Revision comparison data
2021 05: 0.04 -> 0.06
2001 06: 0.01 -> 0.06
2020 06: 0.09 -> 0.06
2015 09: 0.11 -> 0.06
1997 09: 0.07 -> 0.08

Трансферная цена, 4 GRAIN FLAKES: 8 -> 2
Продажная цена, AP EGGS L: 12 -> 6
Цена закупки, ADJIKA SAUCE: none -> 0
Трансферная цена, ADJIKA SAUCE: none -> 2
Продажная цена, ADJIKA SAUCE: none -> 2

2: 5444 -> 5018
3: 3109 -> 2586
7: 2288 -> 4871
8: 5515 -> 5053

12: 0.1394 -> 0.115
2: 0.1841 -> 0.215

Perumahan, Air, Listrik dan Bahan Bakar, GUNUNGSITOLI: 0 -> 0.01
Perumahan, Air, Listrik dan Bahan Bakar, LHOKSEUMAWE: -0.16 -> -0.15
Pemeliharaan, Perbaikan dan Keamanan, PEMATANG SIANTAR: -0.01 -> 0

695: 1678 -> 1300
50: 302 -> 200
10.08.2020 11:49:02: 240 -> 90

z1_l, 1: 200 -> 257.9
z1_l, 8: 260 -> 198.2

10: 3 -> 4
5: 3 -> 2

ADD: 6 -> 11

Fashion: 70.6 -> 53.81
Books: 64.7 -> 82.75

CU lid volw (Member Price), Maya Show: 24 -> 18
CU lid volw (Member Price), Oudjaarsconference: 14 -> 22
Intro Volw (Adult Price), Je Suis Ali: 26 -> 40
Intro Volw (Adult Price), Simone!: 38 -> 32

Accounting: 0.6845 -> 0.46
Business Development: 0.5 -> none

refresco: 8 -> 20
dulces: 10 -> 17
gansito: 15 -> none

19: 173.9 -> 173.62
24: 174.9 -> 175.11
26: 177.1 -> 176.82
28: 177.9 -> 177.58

## Exercise description
Every entry above must be reproduced word for word.

## Task result
2021 05: 0.04 -> 0.06
2001 06: 0.01 -> 0.06
2020 06: 0.09 -> 0.06
2015 09: 0.11 -> 0.06
1997 09: 0.07 -> 0.08

Трансферная цена, 4 GRAIN FLAKES: 8 -> 2
Продажная цена, AP EGGS L: 12 -> 6
Цена закупки, ADJIKA SAUCE: none -> 0
Трансферная цена, ADJIKA SAUCE: none -> 2
Продажная цена, ADJIKA SAUCE: none -> 2

2: 5444 -> 5018
3: 3109 -> 2586
7: 2288 -> 4871
8: 5515 -> 5053

12: 0.1394 -> 0.115
2: 0.1841 -> 0.215

Perumahan, Air, Listrik dan Bahan Bakar, GUNUNGSITOLI: 0 -> 0.01
Perumahan, Air, Listrik dan Bahan Bakar, LHOKSEUMAWE: -0.16 -> -0.15
Pemeliharaan, Perbaikan dan Keamanan, PEMATANG SIANTAR: -0.01 -> 0

695: 1678 -> 1300
50: 302 -> 200
10.08.2020 11:49:02: 240 -> 90

z1_l, 1: 200 -> 257.9
z1_l, 8: 260 -> 198.2

10: 3 -> 4
5: 3 -> 2

ADD: 6 -> 11

Fashion: 70.6 -> 53.81
Books: 64.7 -> 82.75

CU lid volw (Member Price), Maya Show: 24 -> 18
CU lid volw (Member Price), Oudjaarsconference: 14 -> 22
Intro Volw (Adult Price), Je Suis Ali: 26 -> 40
Intro Volw (Adult Price), Simone!: 38 -> 32

Accounting: 0.6845 -> 0.46
Business Development: 0.5 -> none

refresco: 8 -> 20
dulces: 10 -> 17
gansito: 15 -> none

19: 173.9 -> 173.62
24: 174.9 -> 175.11
26: 177.1 -> 176.82
28: 177.9 -> 177.58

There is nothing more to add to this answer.